[start]

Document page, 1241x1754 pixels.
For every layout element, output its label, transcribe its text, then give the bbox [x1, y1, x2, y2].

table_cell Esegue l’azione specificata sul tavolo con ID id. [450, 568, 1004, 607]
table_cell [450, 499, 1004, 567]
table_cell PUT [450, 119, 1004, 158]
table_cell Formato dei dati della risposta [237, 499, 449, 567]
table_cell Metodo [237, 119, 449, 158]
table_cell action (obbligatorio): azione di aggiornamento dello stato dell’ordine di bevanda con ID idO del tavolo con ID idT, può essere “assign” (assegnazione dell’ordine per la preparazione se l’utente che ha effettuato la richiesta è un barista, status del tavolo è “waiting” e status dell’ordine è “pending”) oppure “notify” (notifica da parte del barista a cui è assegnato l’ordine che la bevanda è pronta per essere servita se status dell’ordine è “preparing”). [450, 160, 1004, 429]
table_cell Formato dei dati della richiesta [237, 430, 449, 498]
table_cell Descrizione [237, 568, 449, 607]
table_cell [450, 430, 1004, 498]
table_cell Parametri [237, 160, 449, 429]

[end]
[start]

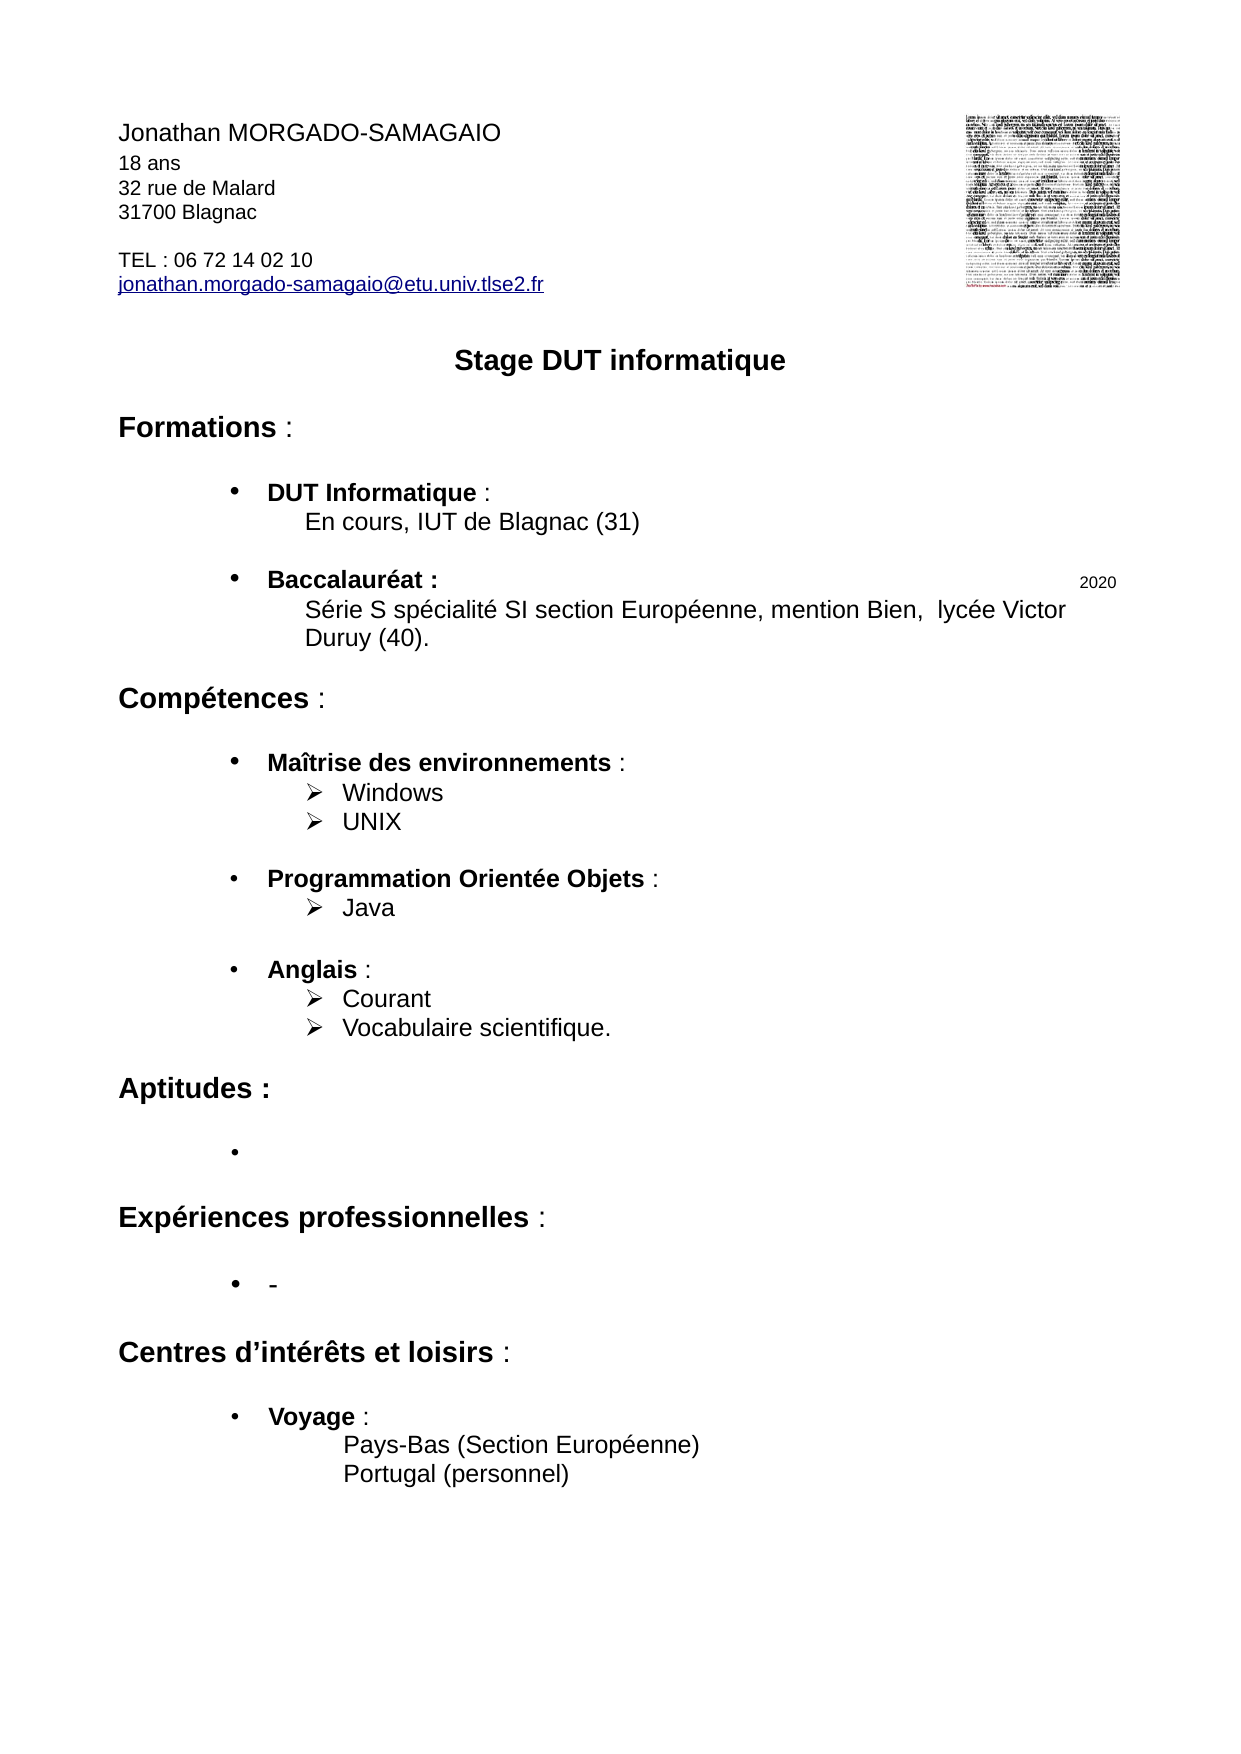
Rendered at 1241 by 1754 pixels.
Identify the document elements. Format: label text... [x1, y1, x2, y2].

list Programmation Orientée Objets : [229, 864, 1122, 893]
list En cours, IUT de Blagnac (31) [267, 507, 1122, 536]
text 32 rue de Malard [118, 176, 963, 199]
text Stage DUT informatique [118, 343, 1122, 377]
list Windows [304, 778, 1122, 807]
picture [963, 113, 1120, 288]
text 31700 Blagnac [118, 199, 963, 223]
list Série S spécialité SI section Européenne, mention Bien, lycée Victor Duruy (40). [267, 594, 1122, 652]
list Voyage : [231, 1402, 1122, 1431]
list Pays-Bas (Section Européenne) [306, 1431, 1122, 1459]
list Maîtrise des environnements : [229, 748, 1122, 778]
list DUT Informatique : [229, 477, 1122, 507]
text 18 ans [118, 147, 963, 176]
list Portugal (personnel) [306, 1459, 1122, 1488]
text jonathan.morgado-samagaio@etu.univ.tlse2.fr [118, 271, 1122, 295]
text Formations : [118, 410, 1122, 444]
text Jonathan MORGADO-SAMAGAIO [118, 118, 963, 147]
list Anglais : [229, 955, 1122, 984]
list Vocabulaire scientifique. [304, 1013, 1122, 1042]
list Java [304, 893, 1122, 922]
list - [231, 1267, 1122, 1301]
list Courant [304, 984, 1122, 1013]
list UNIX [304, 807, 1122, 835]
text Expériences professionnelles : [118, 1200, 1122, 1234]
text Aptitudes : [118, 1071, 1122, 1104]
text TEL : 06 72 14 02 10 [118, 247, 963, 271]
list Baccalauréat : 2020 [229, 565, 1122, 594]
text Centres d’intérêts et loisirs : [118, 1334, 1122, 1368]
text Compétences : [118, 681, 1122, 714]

[end]
[start]

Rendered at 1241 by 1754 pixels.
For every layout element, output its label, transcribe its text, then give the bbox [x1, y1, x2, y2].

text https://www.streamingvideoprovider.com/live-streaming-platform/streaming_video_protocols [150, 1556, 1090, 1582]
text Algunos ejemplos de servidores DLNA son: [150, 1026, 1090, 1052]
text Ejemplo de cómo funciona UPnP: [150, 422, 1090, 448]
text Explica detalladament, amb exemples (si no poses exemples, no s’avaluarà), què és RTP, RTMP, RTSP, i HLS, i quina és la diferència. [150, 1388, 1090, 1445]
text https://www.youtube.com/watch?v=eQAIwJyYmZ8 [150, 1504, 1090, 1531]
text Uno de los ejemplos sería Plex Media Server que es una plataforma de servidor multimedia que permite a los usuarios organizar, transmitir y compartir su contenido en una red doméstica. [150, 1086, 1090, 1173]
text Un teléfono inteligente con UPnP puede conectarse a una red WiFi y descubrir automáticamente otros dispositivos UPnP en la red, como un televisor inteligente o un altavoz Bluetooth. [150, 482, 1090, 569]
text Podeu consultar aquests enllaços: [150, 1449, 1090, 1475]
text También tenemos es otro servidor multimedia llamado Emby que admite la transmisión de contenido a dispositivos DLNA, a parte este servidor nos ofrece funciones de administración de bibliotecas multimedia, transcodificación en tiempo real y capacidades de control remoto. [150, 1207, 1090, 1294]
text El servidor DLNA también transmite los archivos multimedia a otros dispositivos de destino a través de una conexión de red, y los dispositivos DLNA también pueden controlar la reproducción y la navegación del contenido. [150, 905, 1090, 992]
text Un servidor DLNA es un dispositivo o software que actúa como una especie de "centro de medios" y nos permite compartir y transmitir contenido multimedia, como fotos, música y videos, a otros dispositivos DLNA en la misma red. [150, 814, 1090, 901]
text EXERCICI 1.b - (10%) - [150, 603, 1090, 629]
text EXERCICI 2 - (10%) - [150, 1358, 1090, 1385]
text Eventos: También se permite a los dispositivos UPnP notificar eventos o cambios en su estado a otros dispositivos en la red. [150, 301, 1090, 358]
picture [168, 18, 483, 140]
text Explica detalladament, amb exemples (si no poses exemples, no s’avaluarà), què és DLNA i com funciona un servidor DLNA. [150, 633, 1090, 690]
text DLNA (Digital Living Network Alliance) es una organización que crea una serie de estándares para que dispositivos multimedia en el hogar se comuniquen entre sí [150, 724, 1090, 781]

[end]

- _EXERCISE BRIEF_
Can you output the material from the line with "Document page, 1241x1754 pixels." up to and including the line with "table_cell Metodo [237, 119, 449, 158]" as a numbered list, with blank lines left out?

- _WRITTEN SOLUTION_
1. Document page, 1241x1754 pixels.
2. For every layout element, output its label, transcribe its text, then give the bbox [x1, y1, x2, y2].
3. table_cell Esegue l’azione specificata sul tavolo con ID id. [450, 568, 1004, 607]
4. table_cell [450, 499, 1004, 567]
5. table_cell PUT [450, 119, 1004, 158]
6. table_cell Formato dei dati della risposta [237, 499, 449, 567]
7. table_cell Metodo [237, 119, 449, 158]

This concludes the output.